EXERCISE MATERIALS START

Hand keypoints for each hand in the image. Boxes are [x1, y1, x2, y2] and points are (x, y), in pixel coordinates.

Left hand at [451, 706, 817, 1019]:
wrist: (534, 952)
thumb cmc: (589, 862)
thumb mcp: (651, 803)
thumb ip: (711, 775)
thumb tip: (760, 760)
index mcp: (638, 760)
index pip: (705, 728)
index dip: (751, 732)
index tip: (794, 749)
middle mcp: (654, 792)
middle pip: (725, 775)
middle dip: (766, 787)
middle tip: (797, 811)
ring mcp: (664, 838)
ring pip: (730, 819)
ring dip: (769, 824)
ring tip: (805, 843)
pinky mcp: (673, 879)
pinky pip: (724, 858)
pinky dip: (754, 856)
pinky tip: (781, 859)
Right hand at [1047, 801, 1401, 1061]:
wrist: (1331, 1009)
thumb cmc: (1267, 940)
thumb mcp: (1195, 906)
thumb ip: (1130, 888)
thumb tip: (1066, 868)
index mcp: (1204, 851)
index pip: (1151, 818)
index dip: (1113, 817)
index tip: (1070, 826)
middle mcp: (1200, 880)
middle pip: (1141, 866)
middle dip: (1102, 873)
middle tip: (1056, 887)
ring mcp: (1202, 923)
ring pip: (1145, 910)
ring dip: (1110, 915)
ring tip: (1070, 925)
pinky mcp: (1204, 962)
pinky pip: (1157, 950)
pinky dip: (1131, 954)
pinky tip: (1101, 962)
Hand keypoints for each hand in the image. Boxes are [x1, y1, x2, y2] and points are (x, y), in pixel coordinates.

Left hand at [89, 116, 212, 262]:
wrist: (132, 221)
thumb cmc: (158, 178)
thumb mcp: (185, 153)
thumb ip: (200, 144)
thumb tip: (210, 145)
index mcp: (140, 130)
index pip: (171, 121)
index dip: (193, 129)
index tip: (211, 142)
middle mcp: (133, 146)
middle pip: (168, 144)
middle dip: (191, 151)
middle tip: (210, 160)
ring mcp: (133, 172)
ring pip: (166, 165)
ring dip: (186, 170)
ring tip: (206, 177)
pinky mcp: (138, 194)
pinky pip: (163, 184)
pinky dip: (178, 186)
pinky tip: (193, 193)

EXERCISE MATERIALS END

Return the entries above exactly, each one complete.

◆ **ANSWER TO THE PROBLEM**:
Hand keypoints for each hand in the image. Boxes are [x1, y1, x2, y2] and points are (x, y), in pixel coordinates.

Left hand at [451, 706, 817, 1019]:
wrist: (534, 952)
thumb cmc: (589, 862)
thumb mcp: (651, 803)
thumb ip: (711, 775)
thumb tip: (760, 760)
index mcp: (638, 760)
index pip: (705, 728)
index dip: (751, 732)
index tip: (794, 749)
middle mcp: (654, 792)
middle pip: (725, 775)
middle dip: (766, 787)
middle tip: (797, 811)
ring mcp: (664, 838)
ring pip: (730, 819)
ring dip: (769, 824)
ring tip: (805, 843)
pinky mcp: (673, 879)
pinky pip: (724, 858)
pinky dip: (754, 856)
pinky tip: (781, 859)
Right hand at [1047, 801, 1401, 1061]:
wrist: (1331, 1009)
thumb cmc: (1267, 940)
thumb mcp: (1195, 906)
thumb ip: (1130, 888)
thumb tip: (1066, 868)
index mcp: (1204, 851)
index pip: (1151, 818)
index dip: (1113, 817)
index tip: (1070, 826)
middle mcp: (1200, 880)
middle pip: (1141, 866)
middle dip: (1102, 873)
middle tip: (1056, 887)
ring mcp: (1202, 923)
ring pip: (1145, 910)
ring dip: (1110, 915)
ring tip: (1070, 925)
pinky mcp: (1204, 962)
pinky pip: (1157, 950)
pinky dip: (1131, 954)
pinky tip: (1101, 962)
Hand keypoints for each hand in the image. Boxes are [x1, y1, x2, y2] and points are (x, y), in pixel coordinates.

Left hand at [89, 116, 212, 262]:
wrist: (132, 221)
thumb cmc: (158, 178)
thumb mcp: (185, 153)
thumb ip: (200, 144)
thumb tip: (210, 145)
index mcp: (140, 130)
index pip: (171, 121)
index dip: (193, 129)
index tip: (211, 142)
middle mcp: (133, 146)
middle pip: (168, 144)
middle dip: (191, 151)
middle tip: (210, 160)
ring mcp: (133, 172)
ring pip: (166, 165)
ring dip: (186, 170)
ring tip: (206, 177)
pinky mcp: (138, 194)
pinky pip: (163, 184)
pinky dip: (178, 186)
pinky tip: (193, 193)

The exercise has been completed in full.